NFPA 1999:Standard on Protective Clothing for Emergency Medical Operations defines criteria for PPE used in emergency patient care outside the hospital. The standard was originally developed in the late 1980s after the heightened awareness of bloodborne pathogen exposures and regulations were developed by OSHA. These regulations established first responders as healthcare workers under the provisions of Bloodborne Pathogen rule (29 CFR 1910.1030). In some areas, the industry has responded well to the standard by offering certified, compliant products. There are now more than 50 different styles of examination gloves offered by more than two dozen manufacturers. A similar number of reusable garments that meet NFPA 1999 requirements are also available.
For the other products covered in NFPA 1999, there are significantly fewer certified products. For example, there are only a couple styles of compliant footwear and only one eye/face protection device. Why the industry lacks offerings in these areas is not completely understood; however, it is suspected that in some cases, product criteria do not match user expectations and practices. For example, all the certified garments are considered reusable, yet a substantial amount of disposable clothing is used in emergency medical operations.
To better address end-user needs, the NFPA Technical Committee on Emergency Medical Services PPE, which is responsible for NFPA 1999, is carefully reconsidering emergency responder needs. The standard is being revised to address categories of known PPE use to make product criteria more relevant and consistent with end-user practices. For example, the committee is considering creating distinctions between disposable clothing and reusable clothing. Both types of clothing must still offer the same barrier protection, but the relative strength, durability and ergonomic features are generally different.
It is also important to address adequate face protection. Most medical masks are appropriate in light liquid contact situations, but generally do not offer sufficient barrier properties to protect against severe blood or body fluid contact.
The National Personal Protective Technology Laboratory of the National Institute for Occupational Safety and Health (NIOSH) is sponsoring a project to support the revision the 2008 edition of NFPA 1999. NIOSH is interested in getting industry feedback on end-user preferences and experience with PPE to help define appropriate levels of protection.
It is also important to point out that protection against bloodborne pathogens is built into several other types of protective clothing. As part of NFPA 1971 for structural firefighting, turnout clothing worn by firefighters is bound by some of the same barrier requirements that are outlined in NFPA 1999. This protection must be integrated into firefighting clothing because firefighters do not always have the ability to change their outfits when encountering blood or body fluids.

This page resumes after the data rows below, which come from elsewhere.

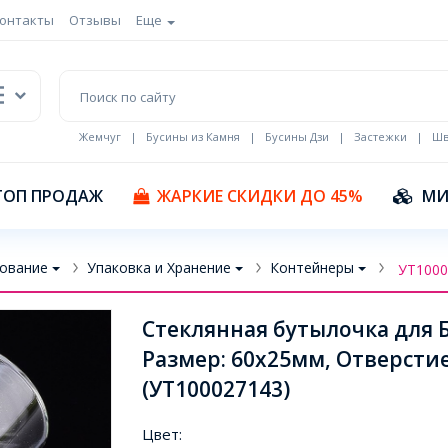
онтакты
Отзывы
Еще
Жемчуг
|
Бусины из Камня
|
Бусины Дзи
|
Застежки
|
Шв
Кулоны Эмаль
ТОП ПРОДАЖ
ЖАРКИЕ СКИДКИ ДО 45%
МИ
ование
Упаковка и Хранение
Контейнеры
УТ1000
Стеклянная бутылочка для Б
Размер: 60x25мм, Отверстие
(УТ100027143)
Цвет:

Since 1997, a mainstay of NFPA 1971 has been the viral penetration resistance test and the shower test. These tests affirm the barrier characteristics of the clothing and materials. Multiple cycles of washing are applied to help assure that performance remains beyond its intended service life. Further, technical gear covered in NFPA 1951: Standard on Protective Ensemble for USAR Operations includes similar requirements, as does NFPA 1994 for protection of first responders during CBRN terrorism incidents.
Protection from exposure to contaminated blood and body fluids remains an important concern for first responders. Use of protective clothing that keeps blood and body fluids from reaching the skin or underclothing is one part of a comprehensive program aimed at minimizing bloodborne pathogen exposure. Using clothing and equipment that conforms to NFPA standards is one way to help ensure this level of protection.